Ribostamycin

Clinical data
- Other names: (2R,3S,4R,5R,6R)-5-amino-2-(aminomethyl)-6-{[(1R,2R,3S,4R,6S)-4,6-diamino-2-{[(2S,3R,4S,5R)-3,4-dihydroxy-5-(hydroxymethyl)oxolan-2-yl]oxy}-3-hydroxycyclohexyl]oxy}oxane-3,4-diol
- AHFS/Drugs.com: International Drug Names
- ATC code: J01GB10 (WHO) ;

Identifiers
- IUPAC name (1R,2R,3S,4R,6S)-4,6-diamino-3-hydroxy-2-(β-D-ribofuranosyloxy)cyclohexyl 2,6-diamino-2,6-dideoxy-α-D-glucopyranoside;
- CAS Number: 25546-65-0 53797-35-6 (sulfate);
- PubChem CID: 33042;
- ChemSpider: 30581;
- UNII: 2Q5JOU7T53;
- ChEMBL: ChEMBL221572;
- CompTox Dashboard (EPA): DTXSID6048541 ;
- ECHA InfoCard: 100.053.421

Chemical and physical data
- Formula: C_{17}H_{34}N_{4}O_{10}
- Molar mass: 454.477 g·mol^{−1}
- 3D model (JSmol): Interactive image;
- SMILES C1[C@H]([C@@H]([C@H]([C@@H]([C@H]1N)O[C@@H]2[C@@H]([C@H]([C@@H]([C@H](O2)CN)O)O)N)O[C@H]3[C@@H]([C@@H]([C@H](O3)CO)O)O)O)N;
- InChI InChI=1S/C17H34N4O10/c18-2-6-10(24)12(26)8(21)16(28-6)30-14-5(20)1-4(19)9(23)15(14)31-17-13(27)11(25)7(3-22)29-17/h4-17,22-27H,1-3,18-21H2/t4-,5+,6-,7-,8-,9+,10-,11-,12-,13-,14-,15-,16-,17+/m1/s1; Key:NSKGQURZWSPSBC-VVPCINPTSA-N;

= Ribostamycin =

Aminoglycoside antibiotic

Ribostamycin is an aminoglycoside-aminocyclitol antibiotic isolated from a streptomycete, Streptomyces ribosidificus, originally identified in a soil sample from Tsu City of Mie Prefecture in Japan. It is made up of 3 ring subunits: 2-deoxystreptamine (DOS), neosamine C, and ribose. Ribostamycin, along with other aminoglycosides with the DOS subunit, is an important broad-spectrum antibiotic with important use against human immunodeficiency virus and is considered a critically important antimicrobial by the World Health Organization., Resistance against aminoglycoside antibiotics, such as ribostamycin, is a growing concern. The resistant bacteria contain enzymes that modify the structure through phosphorylation, adenylation, and acetylation and prevent the antibiotic from being able to interact with the bacterial ribosomal RNAs.

== Biosynthesis ==

The biosynthesis of ribostamycin begins with the sugar D-glucose, which is phosphorylated at the 6 position to form glucose-6-phosphate. The enzyme rbmA contains a genetic sequence that corresponds to NAD^{+} binding and catalyzes the formation of 2-deoxy-scyllo-inosose. The enzyme rmbB then catalyzes the transamination of 2-deoxy-scyllo-inosose to 2-deoxy-scyllo-inosamine with L-glutamine and pyridoxal phosphate (PLP).
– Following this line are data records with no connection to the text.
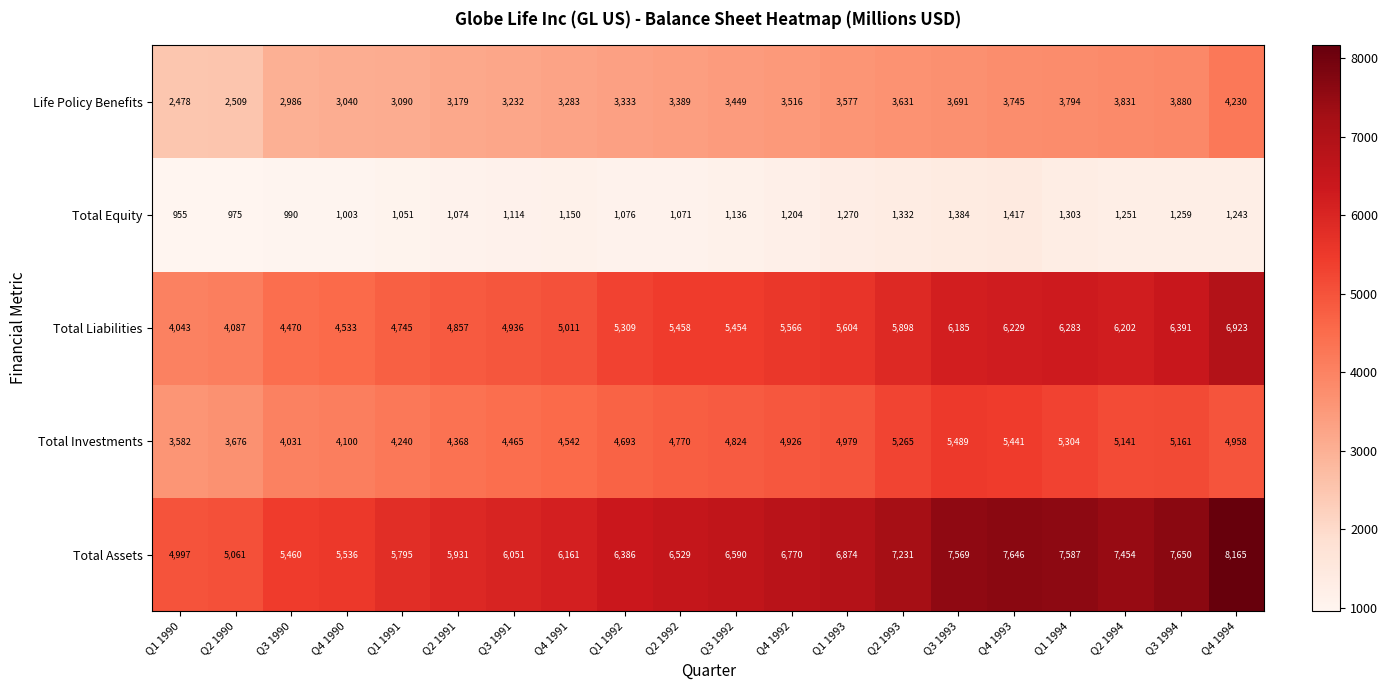

What is the maximum value shown in the chart?

8165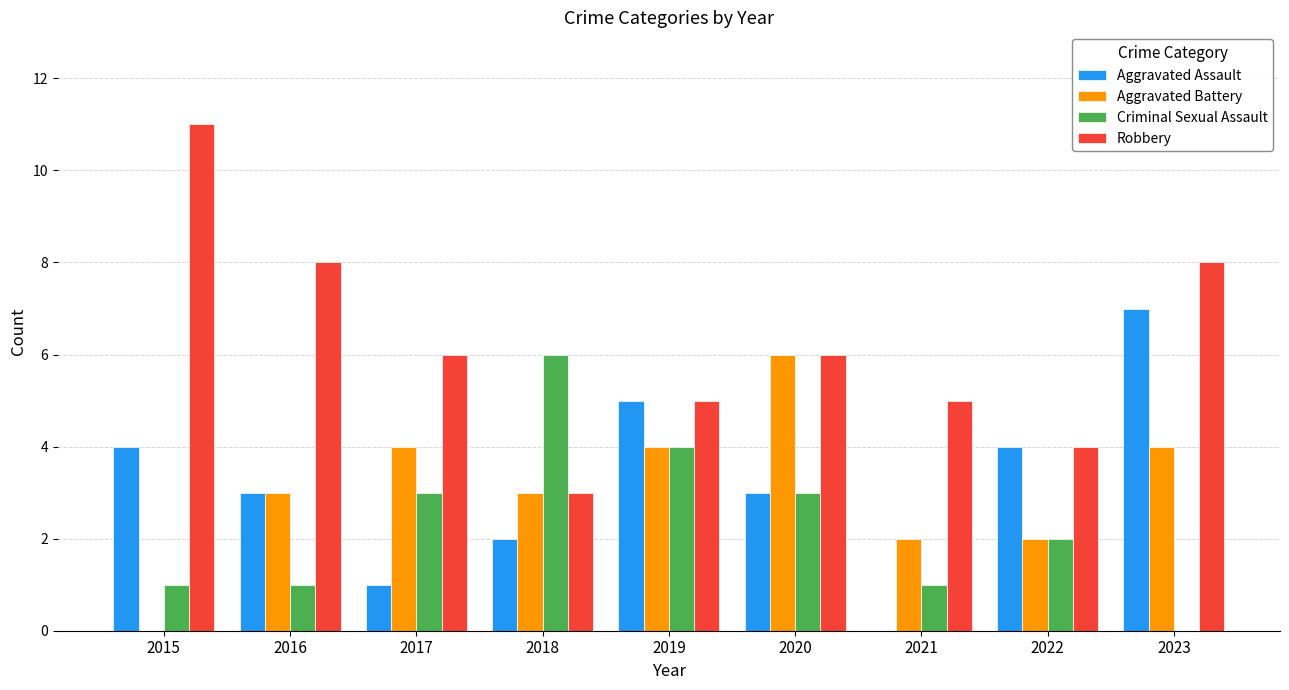

At which category does the chart reach its peak across all series?

2015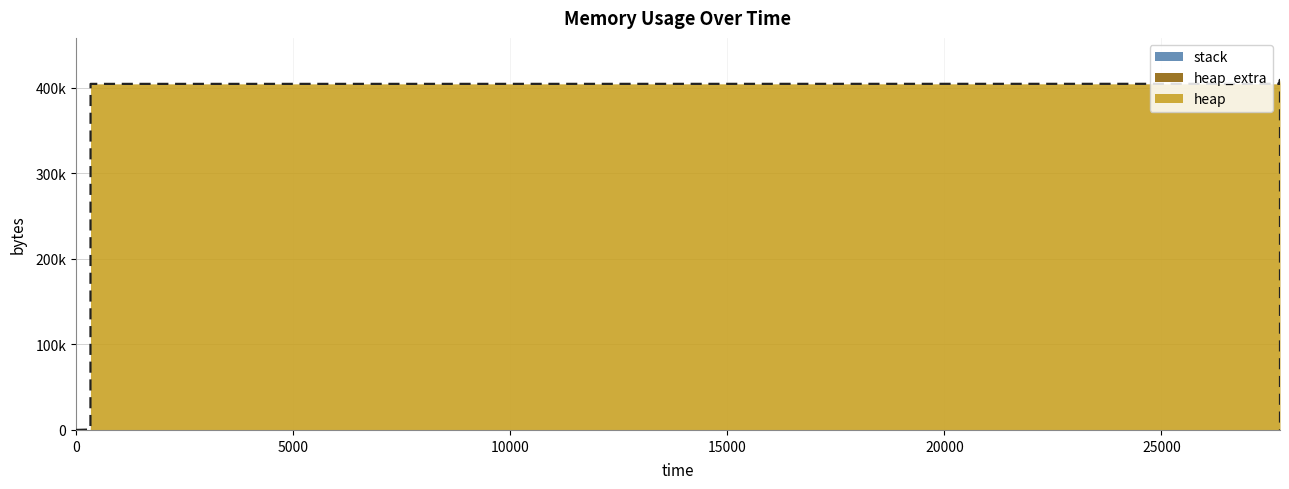

What is the difference between the heap_extra values at 1 and 6?

48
Enzyme rbmC oxidizes the ring to 2-deoxy-3-amino-scyllo-inosose, which is then transaminated by enzyme rmbB to DOS. DOS is then glycosylated by the glycosyltransferase rmbD with uridine diphosphate N-acetylglucosamine (UDP-Glc-NAc) to form 2’-N-acetylparomamine. The deacetylase racJ removes the acetyl group and forms paromamine. Paromamine is oxidized by enzyme rbmG and then enzyme rmbH transaminates to produce neamine. Neamine is then ribosylated to form ribostamycin.